### Request
Return the text of every row below unchanged and in its original order, leaving out the pictures.

### Supplied material

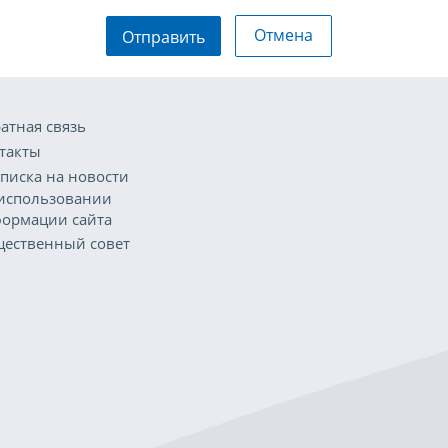
Отмена
Отправить
атная связь
такты
писка на новости
использовании
ормации сайта
ественный совет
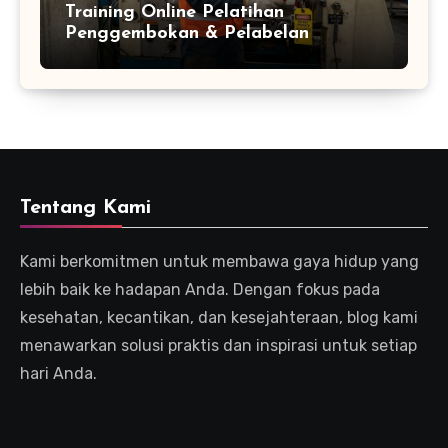
Training Online Pelatihan
Penggembokan & Pelabelan
Tentang Kami
Kami berkomitmen untuk membawa gaya hidup yang
lebih baik ke hadapan Anda. Dengan fokus pada
kesehatan, kecantikan, dan kesejahteraan, blog kami
menawarkan solusi praktis dan inspirasi untuk setiap
hari Anda.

### Answer
Отмена
Отправить
атная связь
такты
писка на новости
использовании
ормации сайта
ественный совет
Training Online Pelatihan
Penggembokan & Pelabelan
Tentang Kami
Kami berkomitmen untuk membawa gaya hidup yang
lebih baik ke hadapan Anda. Dengan fokus pada
kesehatan, kecantikan, dan kesejahteraan, blog kami
menawarkan solusi praktis dan inspirasi untuk setiap
hari Anda.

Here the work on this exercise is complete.